I was immediately drawn to the pigmented ink-jet prints of Dawoud Bey, which present themselves in the form of portraits of high school students in their classrooms, accompanied by a few lines of the student’s own verbal self-description. The photographs, though richly colored and saturated, remain stark in their documentary style shooting and presentation. The verbal statements help to further the subjects’ expressive demeanors, although sometimes confusing the viewer by offering two conflicting positions. The self-description that the high school students attribute to themselves is not always reinforced through their actual expressions, which gives the work another layer of meaning that is less about a specific residential spirit and more about traits that are universally human. Even still, the subjects of these portraits serve to represent the future of Eatonville as its most potential-filled residents.
Although the subjects of these portraits are specific to the town of Eatonville, I felt that their youthful naivety could transcend geographic location and therefore, I could relate to the subjects without having knowledge of the importance of the town itself. This work alone could represent various towns or cities, but combined with the other three artists contributed to a unique spirit of the Eatonville that I was constructing for myself.

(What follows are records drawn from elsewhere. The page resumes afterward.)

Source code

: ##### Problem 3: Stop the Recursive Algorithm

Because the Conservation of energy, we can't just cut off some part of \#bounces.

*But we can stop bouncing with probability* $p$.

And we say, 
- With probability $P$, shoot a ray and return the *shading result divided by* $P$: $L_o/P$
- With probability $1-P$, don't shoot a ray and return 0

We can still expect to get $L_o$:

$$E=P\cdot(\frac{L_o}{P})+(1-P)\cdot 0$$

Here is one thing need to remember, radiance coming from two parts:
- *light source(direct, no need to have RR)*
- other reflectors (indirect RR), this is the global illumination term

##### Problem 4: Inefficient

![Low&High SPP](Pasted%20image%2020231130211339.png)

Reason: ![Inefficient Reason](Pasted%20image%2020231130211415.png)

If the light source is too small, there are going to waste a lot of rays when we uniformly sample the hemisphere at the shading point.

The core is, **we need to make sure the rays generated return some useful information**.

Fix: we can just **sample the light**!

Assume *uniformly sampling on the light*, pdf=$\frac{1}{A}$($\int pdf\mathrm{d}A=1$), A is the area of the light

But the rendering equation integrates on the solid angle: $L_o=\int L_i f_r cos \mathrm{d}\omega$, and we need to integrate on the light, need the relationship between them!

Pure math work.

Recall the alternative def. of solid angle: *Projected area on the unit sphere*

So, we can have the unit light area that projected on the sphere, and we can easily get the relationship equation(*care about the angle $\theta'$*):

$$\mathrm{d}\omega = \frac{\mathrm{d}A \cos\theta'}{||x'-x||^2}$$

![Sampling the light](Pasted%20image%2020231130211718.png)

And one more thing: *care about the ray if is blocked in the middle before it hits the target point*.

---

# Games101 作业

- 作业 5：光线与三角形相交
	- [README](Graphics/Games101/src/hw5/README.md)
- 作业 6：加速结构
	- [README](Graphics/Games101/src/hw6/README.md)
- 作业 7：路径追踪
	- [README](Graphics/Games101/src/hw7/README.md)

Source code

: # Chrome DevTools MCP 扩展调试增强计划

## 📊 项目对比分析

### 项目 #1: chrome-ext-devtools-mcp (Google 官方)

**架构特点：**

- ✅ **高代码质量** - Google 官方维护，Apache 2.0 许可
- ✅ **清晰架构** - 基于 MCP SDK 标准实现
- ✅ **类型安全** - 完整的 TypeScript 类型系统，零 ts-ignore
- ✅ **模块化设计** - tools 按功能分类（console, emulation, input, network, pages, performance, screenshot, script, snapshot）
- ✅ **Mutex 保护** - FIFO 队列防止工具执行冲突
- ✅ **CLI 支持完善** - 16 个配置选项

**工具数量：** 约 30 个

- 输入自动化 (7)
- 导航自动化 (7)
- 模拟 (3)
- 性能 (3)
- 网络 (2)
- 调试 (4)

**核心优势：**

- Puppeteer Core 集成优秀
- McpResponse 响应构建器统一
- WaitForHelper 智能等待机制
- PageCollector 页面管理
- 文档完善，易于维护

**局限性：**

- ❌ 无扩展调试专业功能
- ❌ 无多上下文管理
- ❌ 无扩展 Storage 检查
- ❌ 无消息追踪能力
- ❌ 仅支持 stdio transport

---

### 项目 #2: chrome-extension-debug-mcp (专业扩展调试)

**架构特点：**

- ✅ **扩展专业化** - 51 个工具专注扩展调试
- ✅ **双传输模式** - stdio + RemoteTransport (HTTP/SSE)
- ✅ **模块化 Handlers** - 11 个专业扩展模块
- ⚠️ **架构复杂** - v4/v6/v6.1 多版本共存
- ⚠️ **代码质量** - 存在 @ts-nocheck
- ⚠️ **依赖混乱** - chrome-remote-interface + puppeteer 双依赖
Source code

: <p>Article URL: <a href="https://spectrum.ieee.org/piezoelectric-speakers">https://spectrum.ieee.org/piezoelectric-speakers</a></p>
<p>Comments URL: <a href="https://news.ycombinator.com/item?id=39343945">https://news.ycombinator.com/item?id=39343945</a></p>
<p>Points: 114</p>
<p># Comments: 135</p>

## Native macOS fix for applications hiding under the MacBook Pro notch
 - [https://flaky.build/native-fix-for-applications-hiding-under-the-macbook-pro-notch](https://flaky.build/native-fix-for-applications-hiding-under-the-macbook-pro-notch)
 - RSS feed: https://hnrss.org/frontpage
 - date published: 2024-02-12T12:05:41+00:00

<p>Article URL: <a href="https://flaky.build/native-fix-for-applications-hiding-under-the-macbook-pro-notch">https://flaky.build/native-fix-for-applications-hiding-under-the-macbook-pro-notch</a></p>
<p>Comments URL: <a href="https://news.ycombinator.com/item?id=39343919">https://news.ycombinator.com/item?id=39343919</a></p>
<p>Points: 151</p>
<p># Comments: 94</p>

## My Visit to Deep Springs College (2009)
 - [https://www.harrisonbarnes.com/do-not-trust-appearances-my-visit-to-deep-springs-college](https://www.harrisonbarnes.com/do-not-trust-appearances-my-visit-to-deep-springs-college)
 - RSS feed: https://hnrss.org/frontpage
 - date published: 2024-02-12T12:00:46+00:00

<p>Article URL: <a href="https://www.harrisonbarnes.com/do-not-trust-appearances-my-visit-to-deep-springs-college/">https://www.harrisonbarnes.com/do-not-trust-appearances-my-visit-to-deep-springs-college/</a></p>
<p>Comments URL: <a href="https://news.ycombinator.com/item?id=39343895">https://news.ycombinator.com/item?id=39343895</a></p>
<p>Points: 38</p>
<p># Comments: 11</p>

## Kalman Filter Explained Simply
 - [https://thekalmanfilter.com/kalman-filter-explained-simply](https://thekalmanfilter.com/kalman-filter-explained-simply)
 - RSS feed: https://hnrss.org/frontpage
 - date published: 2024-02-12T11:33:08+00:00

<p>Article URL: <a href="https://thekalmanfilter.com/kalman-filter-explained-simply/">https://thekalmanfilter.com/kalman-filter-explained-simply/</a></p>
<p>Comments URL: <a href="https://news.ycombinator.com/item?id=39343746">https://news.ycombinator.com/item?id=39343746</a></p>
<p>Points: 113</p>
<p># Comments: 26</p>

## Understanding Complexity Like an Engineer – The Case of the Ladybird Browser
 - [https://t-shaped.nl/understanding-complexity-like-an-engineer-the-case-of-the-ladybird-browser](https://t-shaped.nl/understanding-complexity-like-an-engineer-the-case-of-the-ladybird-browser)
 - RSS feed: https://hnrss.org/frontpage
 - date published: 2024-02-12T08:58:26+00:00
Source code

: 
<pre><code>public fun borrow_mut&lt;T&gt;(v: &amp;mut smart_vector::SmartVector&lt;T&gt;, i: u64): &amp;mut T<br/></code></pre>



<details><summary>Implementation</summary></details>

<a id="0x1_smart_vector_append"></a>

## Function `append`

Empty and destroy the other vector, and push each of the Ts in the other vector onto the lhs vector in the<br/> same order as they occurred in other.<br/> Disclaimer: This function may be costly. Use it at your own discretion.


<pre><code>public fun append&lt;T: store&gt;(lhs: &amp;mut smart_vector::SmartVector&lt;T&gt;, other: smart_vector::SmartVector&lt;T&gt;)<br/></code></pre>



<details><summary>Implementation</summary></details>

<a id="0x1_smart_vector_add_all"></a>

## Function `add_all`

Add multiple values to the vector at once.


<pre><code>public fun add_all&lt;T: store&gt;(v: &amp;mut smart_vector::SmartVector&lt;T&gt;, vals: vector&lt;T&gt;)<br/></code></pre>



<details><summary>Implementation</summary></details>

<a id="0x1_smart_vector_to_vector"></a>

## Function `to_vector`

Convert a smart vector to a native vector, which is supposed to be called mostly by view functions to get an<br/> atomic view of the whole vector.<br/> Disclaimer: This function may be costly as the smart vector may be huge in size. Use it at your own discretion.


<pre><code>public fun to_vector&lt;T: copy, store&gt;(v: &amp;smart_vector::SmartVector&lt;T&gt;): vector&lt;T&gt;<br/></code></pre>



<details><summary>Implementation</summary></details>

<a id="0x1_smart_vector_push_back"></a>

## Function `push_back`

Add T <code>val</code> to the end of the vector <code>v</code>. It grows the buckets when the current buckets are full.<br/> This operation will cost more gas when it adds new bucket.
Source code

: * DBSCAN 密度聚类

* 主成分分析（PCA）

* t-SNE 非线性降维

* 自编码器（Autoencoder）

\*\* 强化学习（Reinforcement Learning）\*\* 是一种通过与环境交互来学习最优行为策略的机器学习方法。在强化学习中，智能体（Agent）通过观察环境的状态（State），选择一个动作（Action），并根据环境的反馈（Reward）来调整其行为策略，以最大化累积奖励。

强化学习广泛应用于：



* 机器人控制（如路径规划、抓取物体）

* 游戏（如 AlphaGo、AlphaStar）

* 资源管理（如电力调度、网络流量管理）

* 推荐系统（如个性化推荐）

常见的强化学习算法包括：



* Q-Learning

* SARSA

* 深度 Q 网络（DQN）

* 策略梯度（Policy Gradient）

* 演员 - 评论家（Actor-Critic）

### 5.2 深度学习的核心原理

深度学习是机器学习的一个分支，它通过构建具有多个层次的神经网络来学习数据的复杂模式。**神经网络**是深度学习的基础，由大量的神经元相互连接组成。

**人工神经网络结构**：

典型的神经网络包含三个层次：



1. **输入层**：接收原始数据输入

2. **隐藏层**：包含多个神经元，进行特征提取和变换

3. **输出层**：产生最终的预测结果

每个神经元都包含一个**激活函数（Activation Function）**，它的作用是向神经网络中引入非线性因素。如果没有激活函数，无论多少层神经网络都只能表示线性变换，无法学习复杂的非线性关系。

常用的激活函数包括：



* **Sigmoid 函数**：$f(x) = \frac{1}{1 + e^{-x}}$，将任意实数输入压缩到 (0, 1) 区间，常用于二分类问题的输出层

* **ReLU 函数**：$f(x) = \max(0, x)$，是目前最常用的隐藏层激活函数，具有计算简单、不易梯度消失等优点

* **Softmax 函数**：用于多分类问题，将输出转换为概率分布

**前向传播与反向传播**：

Lonnie Graham’s photographs, also pigmented ink-jet prints, contrast Bey’s photographs by embodying spontaneity, which for me is then transformed into a certain type of sentimentality. The photographs depict the people of Eatonville during a several day town festival. The photographer includes a range of age groups, depicting Eatonville’s present a useful addition to the future that Bey represents. My “imaginary” Eatonville is coming together.
Carrie Mae Weems’ silver gelatin prints are the only works to directly reference Hurston, offering historical re-enactments of some of the writer’s days: jotting down some observations in her notebook, walking beneath willow trees, washing her feet in a basin, among other daily rituals. I was not immediately interested in Weems’ photographs, perhaps because my unfamiliarity with Eatonville’s historical roots causes me to reject the town as a historical real place in favor of something that I am able to construct on my own, something more imaginary, immediate, and contemporary.
Returning to the medium of pigmented inkjet prints, the photographs of Deborah Willis embody the timelessness of Eatonville, as well as representing social sites and gendered places that maintain historical importance by transforming it. Willis photographs socially charged locales: a high school football field, the view from a preacher’s pulpit, and perhaps most notably in this series, the beauty salon. This specific location speaks of a site of female power, which has replaced other gendered spaces of Hurston’s era, like the storefront porch which is a social site of male power.
The approach of this exhibit is not an uncommon one: an embodiment of the spirit of a place. The wonderful thing about this type of exhibit is that the viewer can extract the elements of his or her choice to construct his or her own imaginary place with its own personal significance. What’s important is the photographic embodiment or encapsulation of the importance of place and home, both real and imagined.